Evidence of this so-called Odinist involvement, Allen’s attorneys claimed in a filing released on Monday, could be found in a reported rash of runic symbols discovered at the crime scene, and in an alleged contingency of Odinist law enforcement officers now keeping watch over Allen at Westville Correctional Facility.
But, what does ‘Odinism,’ or Odinist, actually mean?
Broadly, the word refers to a belief system that centers Odin, the Norse god of war and death.

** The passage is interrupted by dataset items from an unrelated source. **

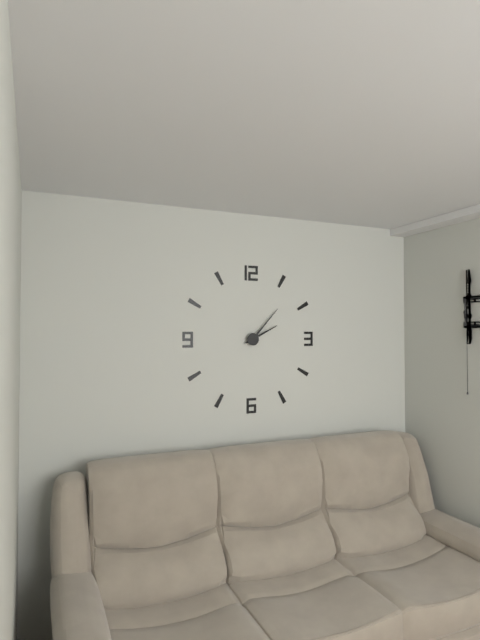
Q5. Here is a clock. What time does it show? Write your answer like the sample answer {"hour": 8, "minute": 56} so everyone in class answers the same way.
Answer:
{"hour": 2, "minute": 7}
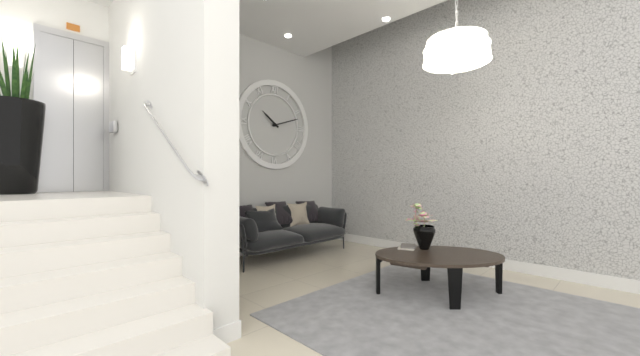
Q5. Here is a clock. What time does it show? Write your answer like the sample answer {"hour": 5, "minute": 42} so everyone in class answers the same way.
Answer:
{"hour": 10, "minute": 12}
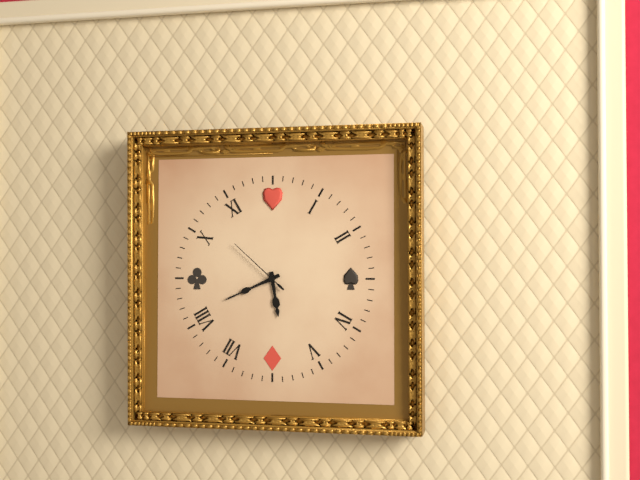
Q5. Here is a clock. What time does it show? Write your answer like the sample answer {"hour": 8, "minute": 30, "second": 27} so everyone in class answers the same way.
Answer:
{"hour": 5, "minute": 41, "second": 52}
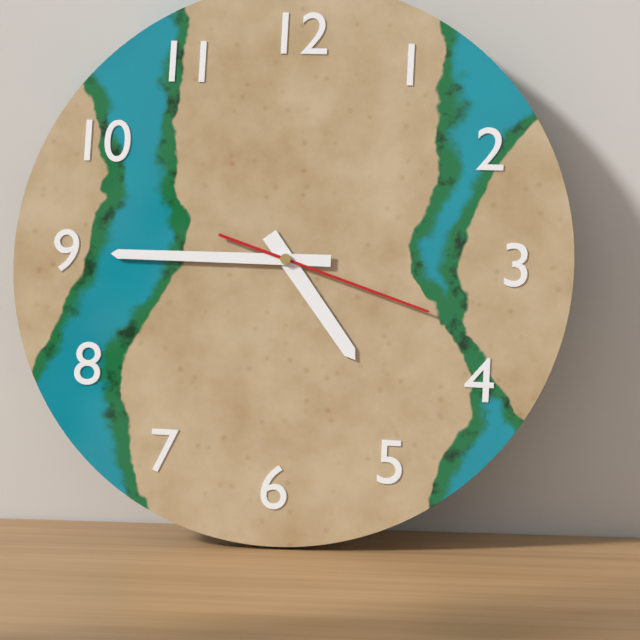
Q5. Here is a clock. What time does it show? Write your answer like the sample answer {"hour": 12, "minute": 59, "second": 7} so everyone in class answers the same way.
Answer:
{"hour": 4, "minute": 45, "second": 18}
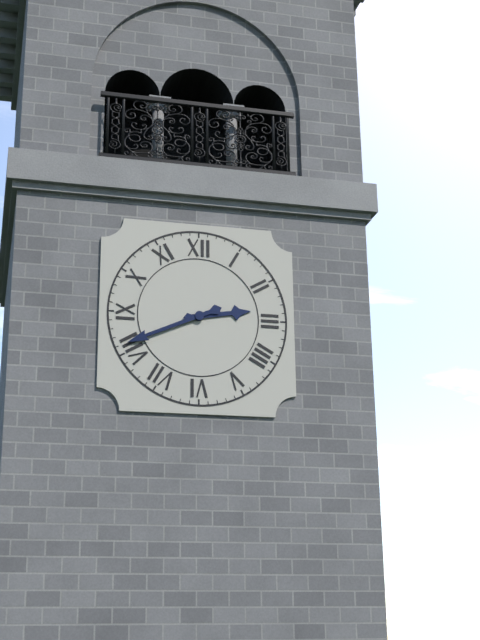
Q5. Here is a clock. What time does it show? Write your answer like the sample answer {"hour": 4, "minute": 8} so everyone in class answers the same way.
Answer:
{"hour": 2, "minute": 41}
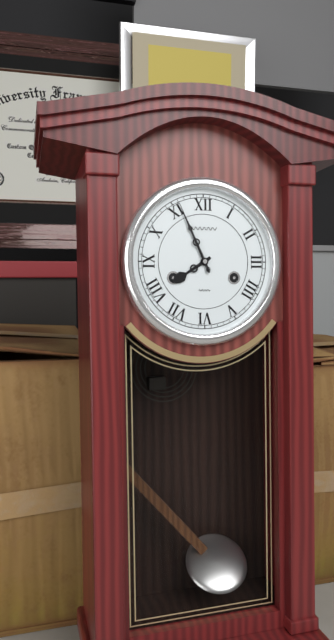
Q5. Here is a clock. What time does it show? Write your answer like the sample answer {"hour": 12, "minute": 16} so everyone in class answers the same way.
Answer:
{"hour": 7, "minute": 56}
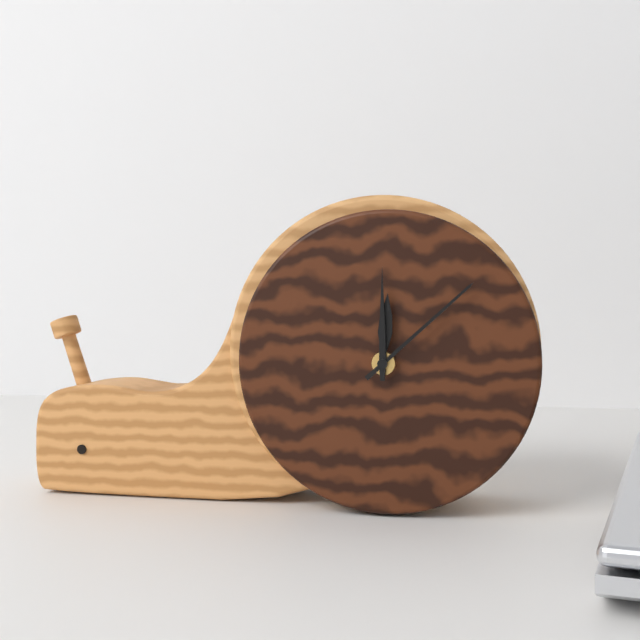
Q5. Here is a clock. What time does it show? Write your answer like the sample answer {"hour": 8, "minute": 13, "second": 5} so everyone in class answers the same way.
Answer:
{"hour": 12, "minute": 8, "second": 0}
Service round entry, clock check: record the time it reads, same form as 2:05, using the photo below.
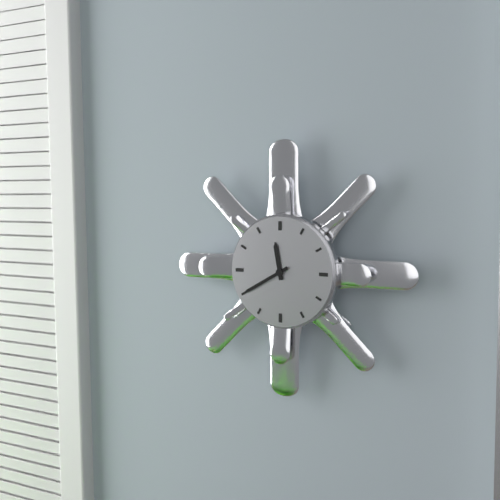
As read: 11:40
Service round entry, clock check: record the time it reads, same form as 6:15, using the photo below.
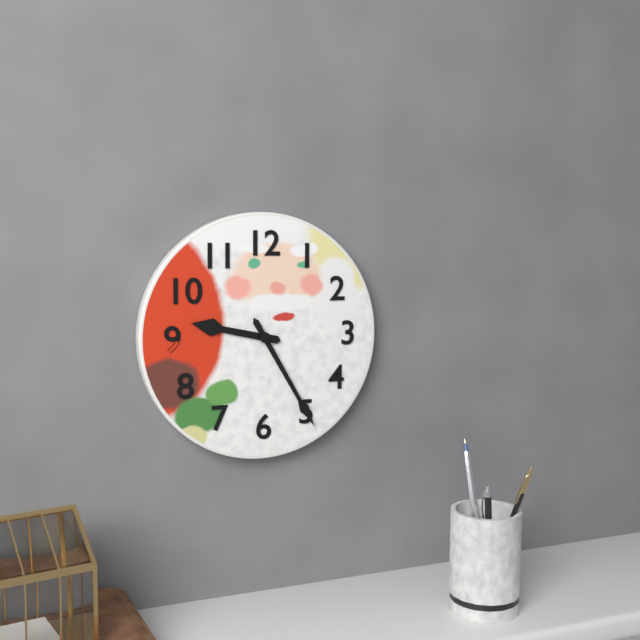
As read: 9:25
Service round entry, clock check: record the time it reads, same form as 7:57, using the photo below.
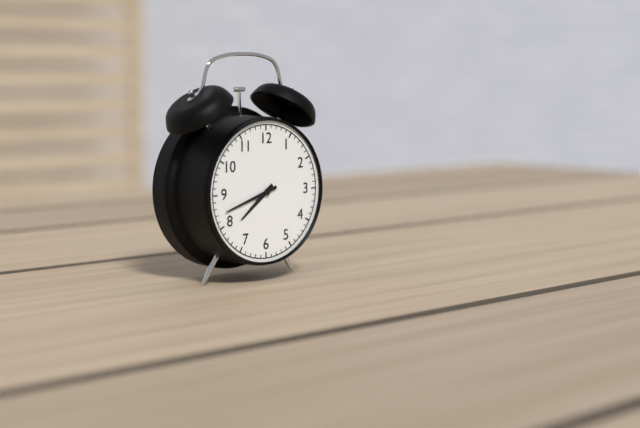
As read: 7:42
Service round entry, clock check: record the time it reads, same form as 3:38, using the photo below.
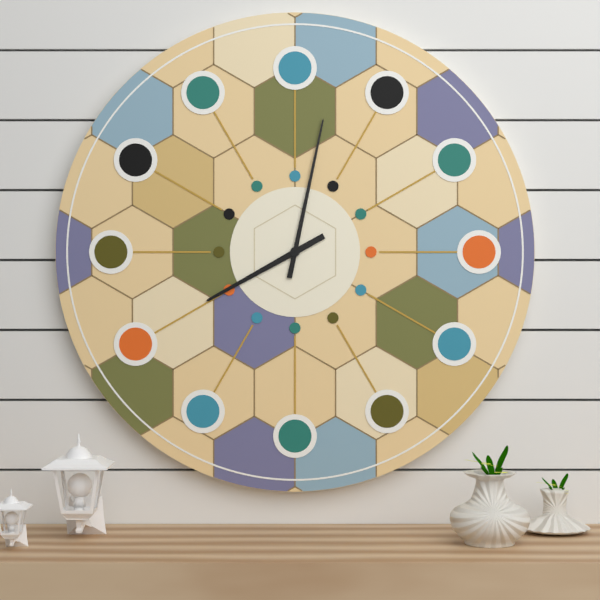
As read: 8:02
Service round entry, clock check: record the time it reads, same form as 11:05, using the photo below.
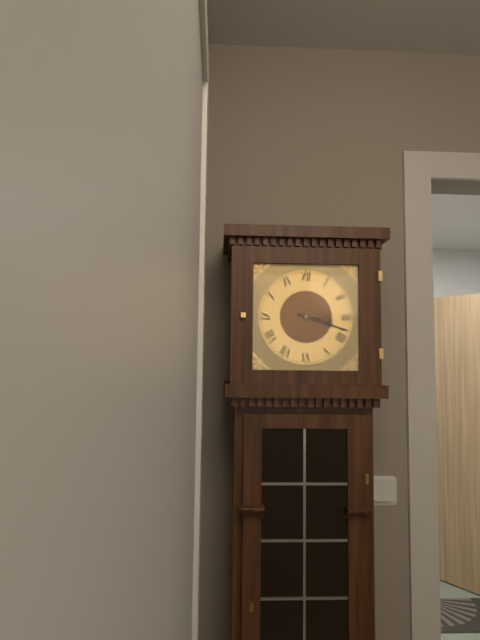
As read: 3:18
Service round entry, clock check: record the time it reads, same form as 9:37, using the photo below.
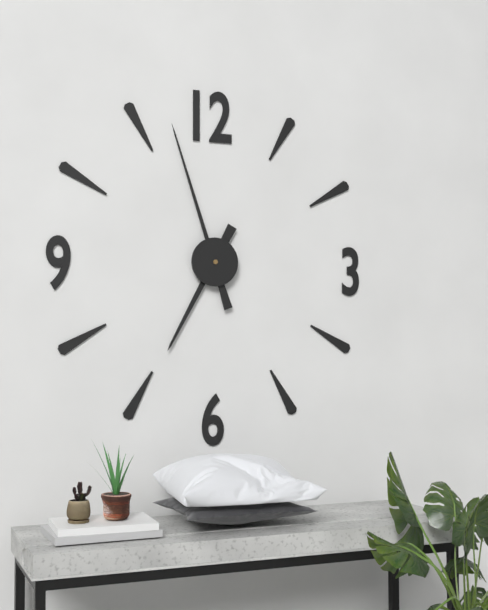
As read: 6:57
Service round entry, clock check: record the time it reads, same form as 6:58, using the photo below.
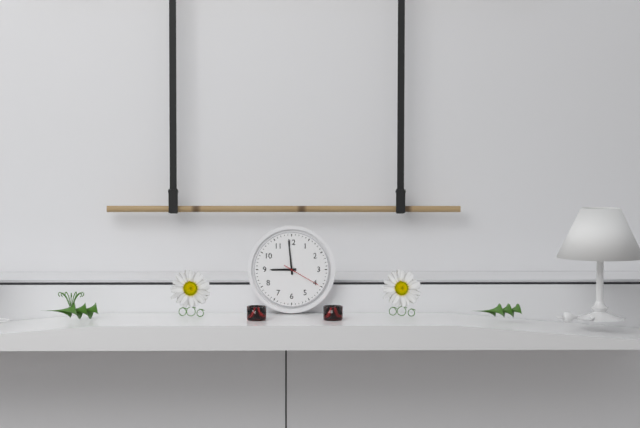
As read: 8:59
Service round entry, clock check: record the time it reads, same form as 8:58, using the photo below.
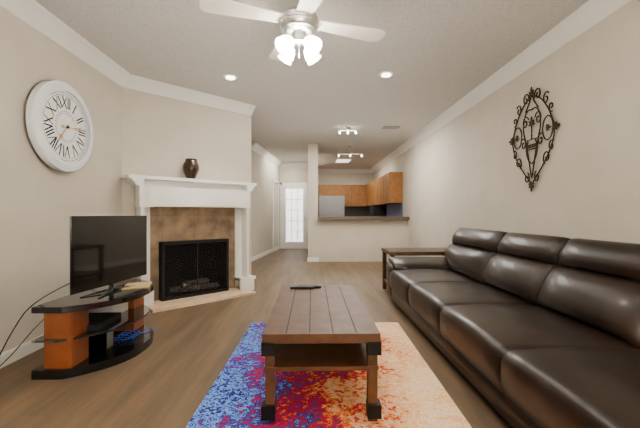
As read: 7:14
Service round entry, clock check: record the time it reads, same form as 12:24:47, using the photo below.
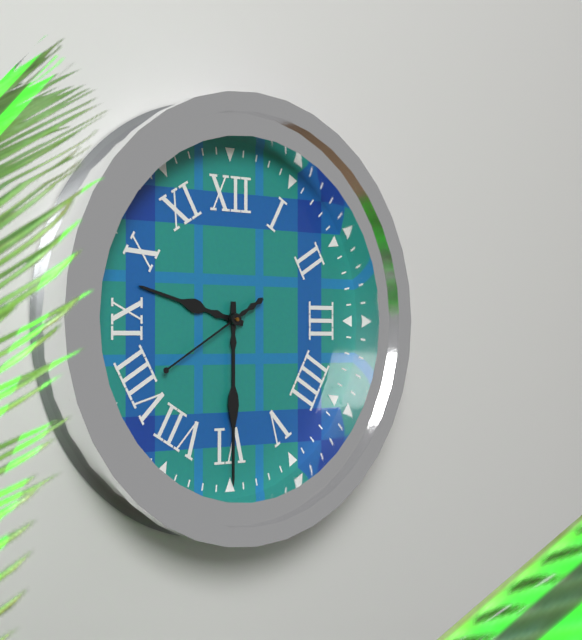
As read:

That a seemingly ancient term rooted in the beliefs of medieval European pagans would show up in a document filed by attorneys in a Carroll County courthouse does not come as a shock for scores of civil rights advocacy organizations keeping tabs on white supremacist organizations throughout the United States.
Hate groups have been pulling symbols, words and ideologies rooted in European pagan belief systems to advance racist beliefs for decades. Criminologist and civil rights attorney Dr. Brian Levin has won awards for his experience tracking hate groups and extremism at California State’s Center for the Study of Hate and Extremism and said, throughout nearly 37 years of continual work in that space, he receives requests to define Odinism about once every three years.
Those first inquiries about ‘Odinism’ first began in the mid-1970s when, Levin explained, a widespread renewed interest in earth centered, pre-Christian belief systems percolated throughout the United States. White supremacist groups sought to realign themselves with more contemporary subcultures.
“Odinism has been around, in the American far-right white supremacist world for decades, but with different strata in regards to whether some folks just get a tattoo of these gods or symbols, or if they fully adhere to it,” Levin explained.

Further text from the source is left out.